My sense, from many people around the country, is that many pro-life Catholic parents are very disappointed about the education their children are getting in the Catholic school on these issues. What we’re doing on life issues in Catholic high schools can be done much better than it is. We hope to make that part of this project, and develop better curricular materials, better textbooks and more highly trained teachers to help the Spirit move through Catholic schools.


Did the controversy over Notre Dame’s invitation of President Obama to campus have any effect on life issues at the university?

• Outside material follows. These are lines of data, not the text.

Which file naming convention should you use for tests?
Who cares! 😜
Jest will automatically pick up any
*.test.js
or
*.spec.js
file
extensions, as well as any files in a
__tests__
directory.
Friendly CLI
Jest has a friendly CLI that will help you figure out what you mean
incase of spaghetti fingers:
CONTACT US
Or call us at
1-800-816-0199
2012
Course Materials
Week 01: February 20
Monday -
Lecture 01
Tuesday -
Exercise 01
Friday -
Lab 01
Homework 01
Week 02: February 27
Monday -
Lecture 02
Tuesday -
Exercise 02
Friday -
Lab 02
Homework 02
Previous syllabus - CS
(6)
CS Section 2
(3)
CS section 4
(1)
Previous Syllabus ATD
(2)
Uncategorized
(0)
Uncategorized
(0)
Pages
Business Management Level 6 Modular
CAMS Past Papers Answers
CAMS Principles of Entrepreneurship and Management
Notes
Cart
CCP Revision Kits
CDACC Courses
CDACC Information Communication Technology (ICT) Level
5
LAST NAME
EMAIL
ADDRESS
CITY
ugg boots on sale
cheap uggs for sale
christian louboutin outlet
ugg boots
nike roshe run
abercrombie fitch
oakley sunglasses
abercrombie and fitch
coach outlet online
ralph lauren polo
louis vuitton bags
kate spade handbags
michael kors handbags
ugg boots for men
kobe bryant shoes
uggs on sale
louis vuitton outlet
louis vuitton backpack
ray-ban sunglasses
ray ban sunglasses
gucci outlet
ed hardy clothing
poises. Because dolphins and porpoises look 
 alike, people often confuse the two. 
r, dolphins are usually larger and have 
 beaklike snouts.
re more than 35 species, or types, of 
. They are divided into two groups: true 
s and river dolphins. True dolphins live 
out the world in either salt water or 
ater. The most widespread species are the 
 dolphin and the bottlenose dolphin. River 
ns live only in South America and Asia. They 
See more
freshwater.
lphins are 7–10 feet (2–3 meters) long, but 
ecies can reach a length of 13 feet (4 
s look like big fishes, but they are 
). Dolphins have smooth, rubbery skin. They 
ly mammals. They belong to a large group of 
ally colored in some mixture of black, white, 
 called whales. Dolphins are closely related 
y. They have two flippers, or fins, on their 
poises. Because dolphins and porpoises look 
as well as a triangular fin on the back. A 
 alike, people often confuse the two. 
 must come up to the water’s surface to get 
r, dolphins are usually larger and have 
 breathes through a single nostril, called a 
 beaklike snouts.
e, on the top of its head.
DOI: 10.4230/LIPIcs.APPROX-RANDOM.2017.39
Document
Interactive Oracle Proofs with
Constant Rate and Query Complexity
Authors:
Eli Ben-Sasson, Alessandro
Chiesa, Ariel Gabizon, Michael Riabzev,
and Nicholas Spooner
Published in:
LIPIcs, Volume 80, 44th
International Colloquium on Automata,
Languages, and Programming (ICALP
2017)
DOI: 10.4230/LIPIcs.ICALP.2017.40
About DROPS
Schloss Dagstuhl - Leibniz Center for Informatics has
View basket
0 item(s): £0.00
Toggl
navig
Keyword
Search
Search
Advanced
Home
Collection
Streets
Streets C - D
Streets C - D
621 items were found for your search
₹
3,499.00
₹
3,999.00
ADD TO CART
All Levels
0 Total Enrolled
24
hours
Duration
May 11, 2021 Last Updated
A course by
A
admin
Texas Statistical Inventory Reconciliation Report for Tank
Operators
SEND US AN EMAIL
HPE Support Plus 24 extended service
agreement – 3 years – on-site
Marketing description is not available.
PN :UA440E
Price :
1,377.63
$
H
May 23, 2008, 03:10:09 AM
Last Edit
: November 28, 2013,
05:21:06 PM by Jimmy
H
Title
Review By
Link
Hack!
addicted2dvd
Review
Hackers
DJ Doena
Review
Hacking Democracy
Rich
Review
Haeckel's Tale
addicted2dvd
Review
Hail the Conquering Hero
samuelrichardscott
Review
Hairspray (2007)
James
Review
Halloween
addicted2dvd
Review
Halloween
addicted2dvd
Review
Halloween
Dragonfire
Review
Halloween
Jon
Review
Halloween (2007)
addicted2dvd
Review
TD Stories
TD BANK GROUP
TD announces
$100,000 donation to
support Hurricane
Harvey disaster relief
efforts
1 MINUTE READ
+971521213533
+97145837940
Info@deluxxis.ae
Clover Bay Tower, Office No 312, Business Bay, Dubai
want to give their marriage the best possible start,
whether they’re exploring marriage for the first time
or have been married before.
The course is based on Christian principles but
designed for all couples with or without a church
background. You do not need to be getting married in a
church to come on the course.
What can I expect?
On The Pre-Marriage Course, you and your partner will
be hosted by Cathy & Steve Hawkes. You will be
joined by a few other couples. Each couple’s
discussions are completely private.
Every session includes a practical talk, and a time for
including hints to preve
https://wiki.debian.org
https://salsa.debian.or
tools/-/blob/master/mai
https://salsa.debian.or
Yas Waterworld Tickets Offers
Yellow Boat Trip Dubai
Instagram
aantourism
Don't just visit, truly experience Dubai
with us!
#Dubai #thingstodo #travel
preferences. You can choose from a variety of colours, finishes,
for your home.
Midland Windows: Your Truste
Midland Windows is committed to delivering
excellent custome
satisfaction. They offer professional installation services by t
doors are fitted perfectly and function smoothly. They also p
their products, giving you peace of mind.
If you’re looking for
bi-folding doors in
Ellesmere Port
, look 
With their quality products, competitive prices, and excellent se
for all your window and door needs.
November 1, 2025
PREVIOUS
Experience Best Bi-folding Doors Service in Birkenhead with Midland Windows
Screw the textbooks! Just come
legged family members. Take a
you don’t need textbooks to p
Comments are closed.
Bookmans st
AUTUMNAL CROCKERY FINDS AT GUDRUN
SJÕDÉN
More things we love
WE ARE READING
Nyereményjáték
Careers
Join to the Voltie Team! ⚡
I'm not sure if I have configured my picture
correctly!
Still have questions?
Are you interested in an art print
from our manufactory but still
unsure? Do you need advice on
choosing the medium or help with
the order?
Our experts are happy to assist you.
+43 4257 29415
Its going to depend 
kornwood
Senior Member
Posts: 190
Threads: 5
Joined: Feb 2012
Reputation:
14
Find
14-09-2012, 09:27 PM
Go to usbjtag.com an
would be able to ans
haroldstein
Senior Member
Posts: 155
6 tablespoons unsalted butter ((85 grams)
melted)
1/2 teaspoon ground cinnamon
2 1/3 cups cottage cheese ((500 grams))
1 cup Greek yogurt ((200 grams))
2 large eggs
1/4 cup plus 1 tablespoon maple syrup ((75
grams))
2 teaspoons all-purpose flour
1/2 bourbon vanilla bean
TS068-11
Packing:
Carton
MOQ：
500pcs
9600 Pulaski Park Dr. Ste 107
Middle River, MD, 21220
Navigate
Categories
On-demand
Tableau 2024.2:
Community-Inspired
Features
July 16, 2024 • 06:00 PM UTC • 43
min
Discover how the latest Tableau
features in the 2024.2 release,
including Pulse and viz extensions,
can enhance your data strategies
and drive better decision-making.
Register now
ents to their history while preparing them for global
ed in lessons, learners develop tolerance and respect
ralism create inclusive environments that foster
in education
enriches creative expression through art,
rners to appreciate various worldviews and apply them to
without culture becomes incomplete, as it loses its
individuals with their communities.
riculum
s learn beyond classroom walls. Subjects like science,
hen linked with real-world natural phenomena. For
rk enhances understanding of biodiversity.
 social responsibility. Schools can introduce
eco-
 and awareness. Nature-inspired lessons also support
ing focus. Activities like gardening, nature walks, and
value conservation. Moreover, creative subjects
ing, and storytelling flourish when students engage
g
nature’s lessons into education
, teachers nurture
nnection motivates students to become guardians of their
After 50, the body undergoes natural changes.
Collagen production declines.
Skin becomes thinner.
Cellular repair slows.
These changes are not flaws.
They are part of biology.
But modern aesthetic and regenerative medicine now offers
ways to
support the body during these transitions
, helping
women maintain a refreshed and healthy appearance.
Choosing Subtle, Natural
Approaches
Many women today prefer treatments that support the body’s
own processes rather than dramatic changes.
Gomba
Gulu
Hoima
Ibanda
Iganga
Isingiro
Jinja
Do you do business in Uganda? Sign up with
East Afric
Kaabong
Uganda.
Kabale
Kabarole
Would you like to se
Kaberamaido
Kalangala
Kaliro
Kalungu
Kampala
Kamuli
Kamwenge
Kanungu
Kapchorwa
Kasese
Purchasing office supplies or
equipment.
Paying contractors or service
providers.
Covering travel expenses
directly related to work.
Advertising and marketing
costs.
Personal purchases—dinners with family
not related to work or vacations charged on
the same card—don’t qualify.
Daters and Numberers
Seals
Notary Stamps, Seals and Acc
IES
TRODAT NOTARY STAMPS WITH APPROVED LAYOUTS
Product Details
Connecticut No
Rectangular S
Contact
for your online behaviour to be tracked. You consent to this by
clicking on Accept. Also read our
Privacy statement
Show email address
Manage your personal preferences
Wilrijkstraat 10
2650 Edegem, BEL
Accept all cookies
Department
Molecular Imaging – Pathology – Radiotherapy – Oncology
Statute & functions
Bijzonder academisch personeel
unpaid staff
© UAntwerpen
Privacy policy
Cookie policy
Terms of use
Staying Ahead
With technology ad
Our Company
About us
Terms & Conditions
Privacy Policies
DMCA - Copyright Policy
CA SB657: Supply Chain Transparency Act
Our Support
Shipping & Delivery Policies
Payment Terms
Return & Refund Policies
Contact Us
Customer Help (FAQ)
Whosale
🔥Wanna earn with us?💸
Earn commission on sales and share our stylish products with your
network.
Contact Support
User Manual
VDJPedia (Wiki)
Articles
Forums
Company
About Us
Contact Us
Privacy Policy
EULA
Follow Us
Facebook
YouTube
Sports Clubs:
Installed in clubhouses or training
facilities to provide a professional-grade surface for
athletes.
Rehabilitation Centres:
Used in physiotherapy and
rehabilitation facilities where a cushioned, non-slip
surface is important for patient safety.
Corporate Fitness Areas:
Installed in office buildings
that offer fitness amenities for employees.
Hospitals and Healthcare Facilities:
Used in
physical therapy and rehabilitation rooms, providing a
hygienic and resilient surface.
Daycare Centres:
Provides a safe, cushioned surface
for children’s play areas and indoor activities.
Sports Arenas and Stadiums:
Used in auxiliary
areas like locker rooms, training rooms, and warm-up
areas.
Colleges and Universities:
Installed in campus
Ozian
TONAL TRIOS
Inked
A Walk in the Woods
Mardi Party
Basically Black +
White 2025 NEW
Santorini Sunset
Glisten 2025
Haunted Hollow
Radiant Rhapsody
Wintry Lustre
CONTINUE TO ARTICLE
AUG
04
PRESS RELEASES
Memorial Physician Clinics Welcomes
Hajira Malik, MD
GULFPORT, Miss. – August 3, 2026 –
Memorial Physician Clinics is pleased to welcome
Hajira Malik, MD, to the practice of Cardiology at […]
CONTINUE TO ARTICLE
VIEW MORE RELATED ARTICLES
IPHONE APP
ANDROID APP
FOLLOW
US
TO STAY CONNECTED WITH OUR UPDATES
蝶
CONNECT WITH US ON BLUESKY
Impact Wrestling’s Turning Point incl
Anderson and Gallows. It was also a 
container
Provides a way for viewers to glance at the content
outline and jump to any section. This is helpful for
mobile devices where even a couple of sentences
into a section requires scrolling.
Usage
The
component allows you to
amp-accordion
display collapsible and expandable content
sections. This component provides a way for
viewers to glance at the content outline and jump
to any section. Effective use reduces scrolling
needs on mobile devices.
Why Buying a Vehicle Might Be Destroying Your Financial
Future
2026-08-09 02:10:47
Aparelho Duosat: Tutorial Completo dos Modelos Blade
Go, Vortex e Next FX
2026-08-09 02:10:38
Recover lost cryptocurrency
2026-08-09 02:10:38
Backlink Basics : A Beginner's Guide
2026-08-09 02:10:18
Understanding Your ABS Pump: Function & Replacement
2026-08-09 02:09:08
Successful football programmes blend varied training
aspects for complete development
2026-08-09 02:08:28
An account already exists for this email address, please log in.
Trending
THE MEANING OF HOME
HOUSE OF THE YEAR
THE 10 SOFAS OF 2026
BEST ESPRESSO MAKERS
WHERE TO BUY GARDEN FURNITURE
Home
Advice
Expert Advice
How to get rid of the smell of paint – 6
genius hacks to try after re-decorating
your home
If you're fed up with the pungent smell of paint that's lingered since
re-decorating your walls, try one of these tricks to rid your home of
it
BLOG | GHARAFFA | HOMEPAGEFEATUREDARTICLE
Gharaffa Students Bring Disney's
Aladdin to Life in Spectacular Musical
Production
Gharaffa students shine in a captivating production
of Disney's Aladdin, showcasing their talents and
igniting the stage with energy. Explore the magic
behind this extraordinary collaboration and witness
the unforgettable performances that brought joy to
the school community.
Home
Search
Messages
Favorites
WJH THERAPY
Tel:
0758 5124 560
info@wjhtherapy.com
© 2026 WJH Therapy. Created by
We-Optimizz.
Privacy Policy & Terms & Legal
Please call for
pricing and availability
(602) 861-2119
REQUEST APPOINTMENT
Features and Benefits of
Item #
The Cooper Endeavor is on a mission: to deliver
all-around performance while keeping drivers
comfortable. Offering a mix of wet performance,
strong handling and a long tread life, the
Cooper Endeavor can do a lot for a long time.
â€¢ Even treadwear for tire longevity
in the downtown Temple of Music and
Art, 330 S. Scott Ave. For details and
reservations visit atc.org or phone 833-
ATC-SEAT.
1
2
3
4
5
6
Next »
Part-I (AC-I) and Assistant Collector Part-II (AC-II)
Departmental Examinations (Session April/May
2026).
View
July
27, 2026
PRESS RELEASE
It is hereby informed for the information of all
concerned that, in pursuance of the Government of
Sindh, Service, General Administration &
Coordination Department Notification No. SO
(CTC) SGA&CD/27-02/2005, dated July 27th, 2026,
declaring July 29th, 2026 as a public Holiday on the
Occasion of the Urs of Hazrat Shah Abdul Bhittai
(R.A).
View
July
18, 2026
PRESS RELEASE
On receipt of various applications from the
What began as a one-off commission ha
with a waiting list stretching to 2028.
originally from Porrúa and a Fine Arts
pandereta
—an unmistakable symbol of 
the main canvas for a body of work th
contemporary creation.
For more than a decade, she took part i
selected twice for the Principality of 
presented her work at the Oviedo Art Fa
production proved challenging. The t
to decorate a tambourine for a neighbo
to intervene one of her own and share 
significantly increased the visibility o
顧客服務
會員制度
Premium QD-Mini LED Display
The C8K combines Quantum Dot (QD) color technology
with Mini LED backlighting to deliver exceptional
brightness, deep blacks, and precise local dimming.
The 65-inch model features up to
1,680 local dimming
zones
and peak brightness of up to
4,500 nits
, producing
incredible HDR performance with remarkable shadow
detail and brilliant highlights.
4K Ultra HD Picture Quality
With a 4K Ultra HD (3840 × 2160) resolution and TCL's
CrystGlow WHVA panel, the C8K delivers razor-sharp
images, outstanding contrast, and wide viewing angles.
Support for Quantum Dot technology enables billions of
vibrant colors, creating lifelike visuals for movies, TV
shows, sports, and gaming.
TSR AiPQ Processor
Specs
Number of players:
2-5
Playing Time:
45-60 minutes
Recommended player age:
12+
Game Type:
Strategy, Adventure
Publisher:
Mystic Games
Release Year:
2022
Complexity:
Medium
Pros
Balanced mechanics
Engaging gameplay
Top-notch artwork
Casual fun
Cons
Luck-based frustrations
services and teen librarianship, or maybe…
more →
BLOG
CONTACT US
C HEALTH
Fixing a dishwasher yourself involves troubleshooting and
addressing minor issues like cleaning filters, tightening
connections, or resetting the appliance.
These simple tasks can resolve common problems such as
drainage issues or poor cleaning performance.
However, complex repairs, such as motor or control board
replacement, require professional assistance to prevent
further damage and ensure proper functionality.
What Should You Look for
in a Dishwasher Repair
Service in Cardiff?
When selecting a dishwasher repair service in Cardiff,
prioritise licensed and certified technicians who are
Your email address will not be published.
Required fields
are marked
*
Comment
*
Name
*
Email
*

It’s difficult to say. Certainly, in the short run, the Center for Ethics and Culture was in the center of protest activities against President Obama being given an honorary degree. Although students organized the on-campus protests, we supported them and largely funded the big rally. We had 3,500 people for a beautiful Mass at 11am. We had a rally afterwards with six speeches. We wanted to have a reasoned response to what we thought was a huge mistake by this university, and the press utterly and completely ignored us.

The administration has taken a number of steps since May. They’ve founded the Task Force on Supporting the Choice for Life, chaired by Professor Cavadini from theology and Professor (Margaret) Brinig from the law school, who are certainly pro-life stalwarts. Father Jenkins is coming to the March for Life in Washington, something a president of Notre Dame has never done before. One might think that’s part of the response to what happened.

I’m told that the people who were responsible for making the invitation to President Obama were really shocked by the response. I find that amazing. You would think that, if a corporate administration made a mistake of such monumental magnitude, somebody should be held responsible for it. I think people in the central administration understand now that people actually care about these issues. That might be a valuable thing for Notre Dame to discover.

Christian higher education, and not just Catholic higher education, has lost its way in the 20th century, and Notre Dame is in trouble in various ways. I get phone calls almost every day from parents, serious orthodox Catholics, whose kids have just been accepted to Notre Dame. They worry if they can trust Notre Dame to educate their children.

I always say: “If you have a kid smart enough to get into Notre Dame, you’re almost guilty of child abuse if you don’t send them.” The resources at Notre Dame for serious students to learn and become better Catholics are almost limitless. It’s a dangerous world everywhere, whether they’re at Notre Dame or Steubenville. There’s reason to think that this mistake might have opened some people’s eyes to what’s going on in the real world.

Notre Dame still has plenty going for it. I’m hopeful, but we have a lot of work to do, and that’s one reason we created the fund. I think the events in the spring, although they were difficult for us at the time, have left us in a better position now than we were before the events. There’s a more truthful approach to the problem. Some people are more aware of the true attitudes of those who have loved and supported Notre Dame for a long time.


What are your thoughts about the state of life issues in America one year after the election of President Obama — and their impact on the health-care debate?

The bishops have been remarkable about speaking forcefully on these issues. I’m very proud of the way they stood up and challenged these unbelievably awful proposals for incorporating abortion into health-care reform. I think the community here at Notre Dame, for people who have ears to hear, discovered President Obama’s real attitudes towards abortion. He’s a master at presenting this front of being reasonable and moderate on abortion, while the actions he’s taking are quite extreme. I think it was an educational moment last spring, and in that way it does have a connection to the kind of steely-eyed look many of us are taking towards health-care reform and its relationship to the life issues.

Thomas L. McDonald writes from Medford, New Jersey.